__The problem__. Nothing but the records, transcribed exactly, should appear in the answer; leave the pictures out.

######

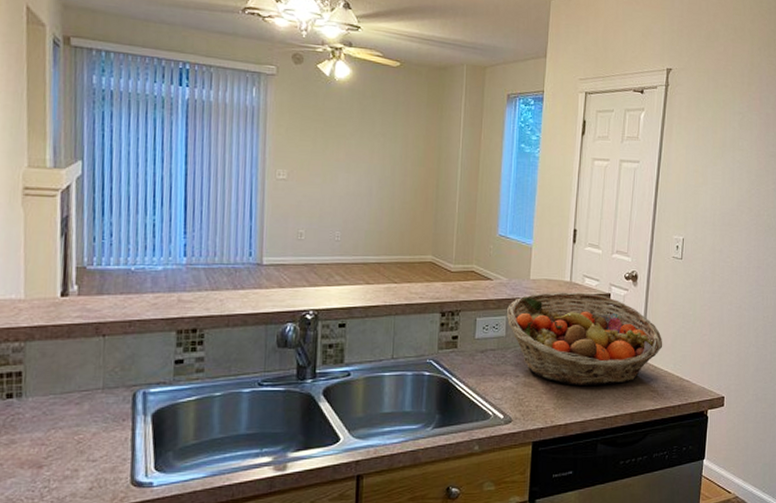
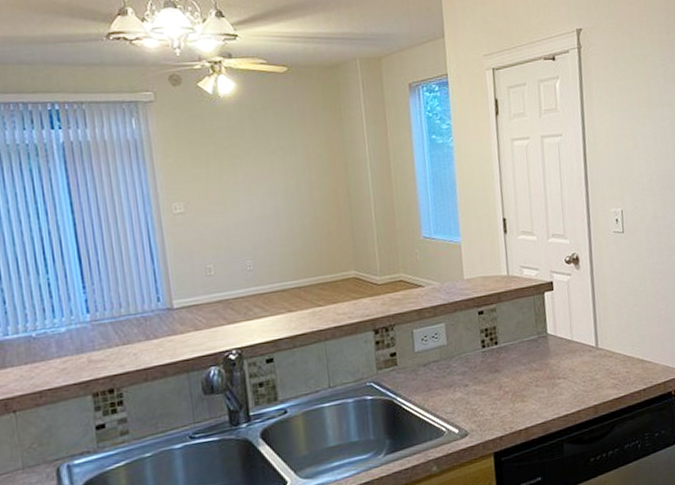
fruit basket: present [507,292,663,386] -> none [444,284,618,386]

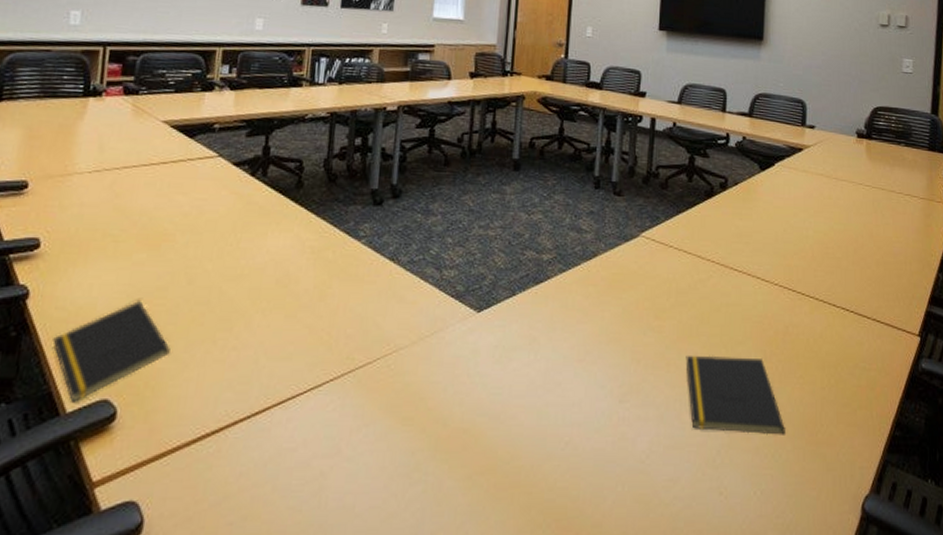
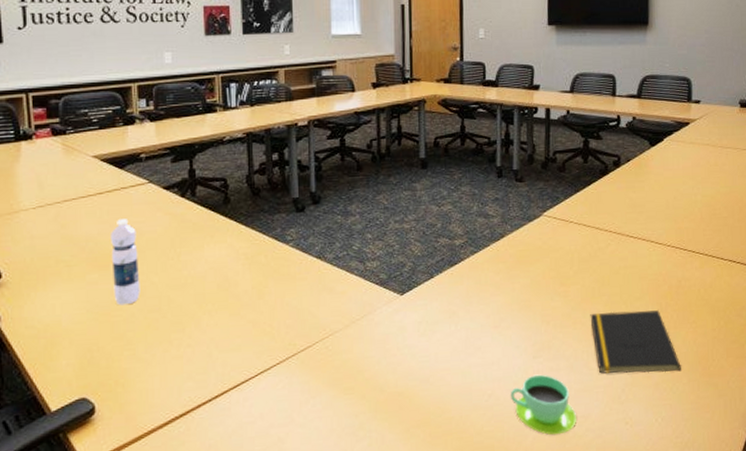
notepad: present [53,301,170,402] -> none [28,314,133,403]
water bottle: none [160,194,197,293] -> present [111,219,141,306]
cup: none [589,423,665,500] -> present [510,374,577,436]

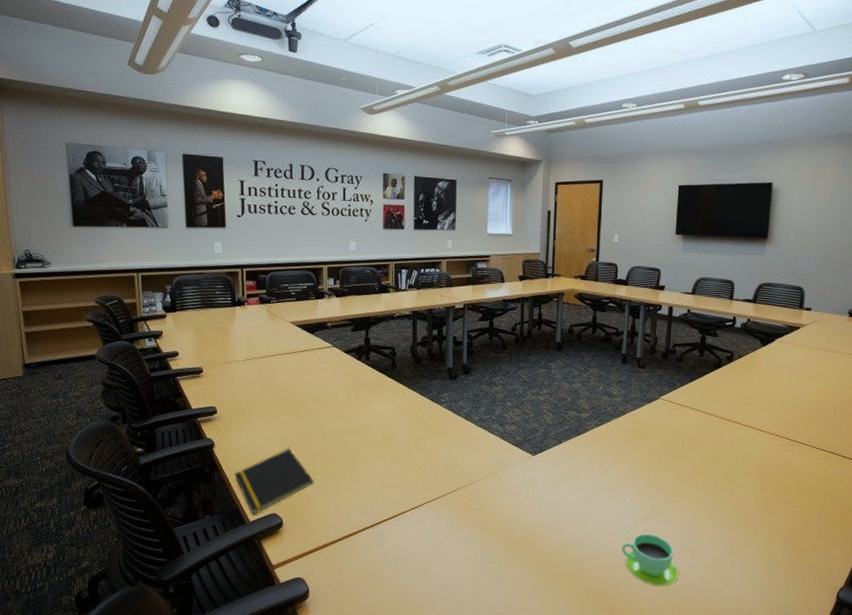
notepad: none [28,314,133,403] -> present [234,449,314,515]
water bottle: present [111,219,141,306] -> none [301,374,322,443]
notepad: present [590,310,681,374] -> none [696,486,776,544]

######

__Task response__.
fruit basket: present [507,292,663,386] -> none [444,284,618,386]

notepad: present [53,301,170,402] -> none [28,314,133,403]
water bottle: none [160,194,197,293] -> present [111,219,141,306]
cup: none [589,423,665,500] -> present [510,374,577,436]

notepad: none [28,314,133,403] -> present [234,449,314,515]
water bottle: present [111,219,141,306] -> none [301,374,322,443]
notepad: present [590,310,681,374] -> none [696,486,776,544]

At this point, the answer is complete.